Safety Study of Varisolve® Procedure for Treatment of Varicose Veins in Patients With Right-to-left Cardiac Shunt (MRI)

This is an interventional treatment trial for Varicose Veins focused on measuring PFO, Patent Foramen Ovale, Right-to-Left Shunt, Sclerotherapy Read More

Inclusion Criteria:

• Males and females aged 18 to 60 with severe varicose veins, CEAP classes 3, 4 and 5 (CEAP is a classification and grading system for chronic venous disease)
• Saphenofemoral junction (SFJ) incompetence. Retrograde blood flow in the GSV, greater than or equal to 1.0 second demonstrated by duplex scanning.
• Normal MRI, as assessed on MRI examination performed within 5 days prior to procedure.
• Patient must be willing and able to participate in the study and provide written informed consent.

Exclusion Criteria:

• Presence of venous ulcers (i.e. CEAP classification C6) or local infection in the limb to be treated.
• Incompetence of the small saphenous vein (SSV) in the leg to be treated. Venographic or ultrasonographic evidence of current or previous deep vein thrombosis (DVT) (see Appendix IV).
• Deep venous occlusion and/or incompetence.
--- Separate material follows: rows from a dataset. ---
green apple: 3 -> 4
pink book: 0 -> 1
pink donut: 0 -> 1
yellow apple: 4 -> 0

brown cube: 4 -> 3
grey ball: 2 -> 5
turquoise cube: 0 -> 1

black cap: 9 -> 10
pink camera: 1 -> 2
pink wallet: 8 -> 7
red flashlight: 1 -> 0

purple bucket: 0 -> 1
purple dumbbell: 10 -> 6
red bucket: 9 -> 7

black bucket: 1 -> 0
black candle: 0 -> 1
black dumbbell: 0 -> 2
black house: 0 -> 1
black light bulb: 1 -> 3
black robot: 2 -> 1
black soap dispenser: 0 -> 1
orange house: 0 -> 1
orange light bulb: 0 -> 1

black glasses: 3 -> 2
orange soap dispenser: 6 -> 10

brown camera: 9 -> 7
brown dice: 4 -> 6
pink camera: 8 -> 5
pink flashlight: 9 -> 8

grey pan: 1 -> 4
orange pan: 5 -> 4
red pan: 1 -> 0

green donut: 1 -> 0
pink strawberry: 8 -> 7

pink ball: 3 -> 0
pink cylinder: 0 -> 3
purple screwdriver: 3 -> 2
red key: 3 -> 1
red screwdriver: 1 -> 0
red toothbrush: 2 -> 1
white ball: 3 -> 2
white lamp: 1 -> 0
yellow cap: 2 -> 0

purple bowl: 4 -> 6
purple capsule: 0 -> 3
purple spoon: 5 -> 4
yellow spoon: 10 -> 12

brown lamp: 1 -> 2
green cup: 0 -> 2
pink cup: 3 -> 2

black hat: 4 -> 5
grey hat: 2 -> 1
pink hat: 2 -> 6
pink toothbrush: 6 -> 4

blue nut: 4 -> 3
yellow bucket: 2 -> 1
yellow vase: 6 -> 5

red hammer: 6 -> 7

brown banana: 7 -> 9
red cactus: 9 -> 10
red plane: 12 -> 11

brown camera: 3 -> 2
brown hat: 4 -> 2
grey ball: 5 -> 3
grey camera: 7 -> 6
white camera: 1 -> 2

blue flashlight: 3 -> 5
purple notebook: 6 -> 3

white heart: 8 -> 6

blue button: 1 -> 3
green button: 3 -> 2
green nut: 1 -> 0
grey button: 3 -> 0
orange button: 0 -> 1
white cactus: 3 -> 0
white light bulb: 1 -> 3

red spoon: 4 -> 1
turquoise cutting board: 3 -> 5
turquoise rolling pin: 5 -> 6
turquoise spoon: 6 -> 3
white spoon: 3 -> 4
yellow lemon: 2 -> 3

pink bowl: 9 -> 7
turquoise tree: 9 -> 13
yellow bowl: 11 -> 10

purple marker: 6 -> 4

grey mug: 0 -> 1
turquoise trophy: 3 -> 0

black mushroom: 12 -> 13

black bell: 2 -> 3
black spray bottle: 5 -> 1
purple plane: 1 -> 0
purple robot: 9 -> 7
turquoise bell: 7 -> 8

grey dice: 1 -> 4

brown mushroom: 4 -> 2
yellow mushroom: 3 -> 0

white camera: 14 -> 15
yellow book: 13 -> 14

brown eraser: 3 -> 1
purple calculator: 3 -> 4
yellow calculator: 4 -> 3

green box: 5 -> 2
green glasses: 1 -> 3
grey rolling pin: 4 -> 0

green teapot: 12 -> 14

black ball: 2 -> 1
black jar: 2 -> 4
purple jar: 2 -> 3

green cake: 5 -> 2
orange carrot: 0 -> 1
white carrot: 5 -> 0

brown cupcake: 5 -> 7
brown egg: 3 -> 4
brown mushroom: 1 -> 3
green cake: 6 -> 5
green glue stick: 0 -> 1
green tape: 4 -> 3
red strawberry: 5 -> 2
Evidence of deep venous reflux is acceptable if it is confined to a limited segment caused by filling of the incompetent superficial system through a perforator or the SFJ.
• Patients with known atherosclerotic disease or presence of major risk factors, including LDL cholesterol greater than 130 mg/dl, blood pressure greater than 140 mmHg systolic or 90 mmHg diastolic, or diabetes requiring treatment with oral hypoglycemic drugs or insulin.
• Smokers.
• History suggestive of cerebral atherosclerosis, transient ischemic attack (TIA), stroke, presence of carotid bruit or history of abnormal carotid duplex examination.
• Clinically significant dilated cardiomyopathy, evidence of regional wall motion abnormalities suggestive of prior myocardial infarction, rheumatic mitral valve disease, moderately severe or worsening cardiac valvular disease (> 2+ on a scale of 4), known or suspected congenital heart disease, evidence of right sided volume or pressure overload, history of atrial fibrillation. Patients with PFO, atrial septal defect, or other right-to-left shunt are not excluded unless associated with other abnormalities as above.
• Peripheral vascular disease.
• Spontaneous emboli seen on TCD prior to contrast injection.
• Body Mass Index >30.0.
• Recent or current upper respiratory tract illness or other cause of increased coughing.
• Arterial insufficiency in the leg to be treated (ankle: brachial pressure ratio less than 0.9).
• Reduced mobility - unable to maintain a brisk walk unaided for a minimum of 5 minutes per hour per day.
• Prolonged automobile or air travel (>4 hours) 1 month prior to treatment, or planned within 1 month of proposed treatment.
• Current or prior pulmonary embolism.
• Major surgery, prolonged hospitalization or pregnancy within 3 months of screening.
• Hormone replacement therapy or hormonal contraception (oral or dermal patch).
• Current or recent (<7 days before treatment) aldehyde dehydrogenase inhibitor therapy, e.g. disulfiram, or other drugs with similar reactions to alcohol (metronidazole, tinidazole).
• Current anticoagulation therapy.
• Inability to identify a unilateral or bilateral temporal bone window and middle cerebral artery signal by transcranial Doppler ultrasound.
• Inability to undergo magnetic resonance imaging of the brain
• Participation in a clinical study involving an unlicensed pharmaceutical product within the 3 months of screening.
• Previous enrollment in this study.
• Major co-existing disease (e.g. malignancy, pulmonary disease, renal or hepatic insufficiency).
• Known allergic response to polidocanol or severe and multiple allergic reactions.
• Women of childbearing potential not using effective contraception
• Pregnant or lactating women.
• Current alcohol or drug abuse.
• Clinically significant laboratory abnormalities in the opinion of the investigator.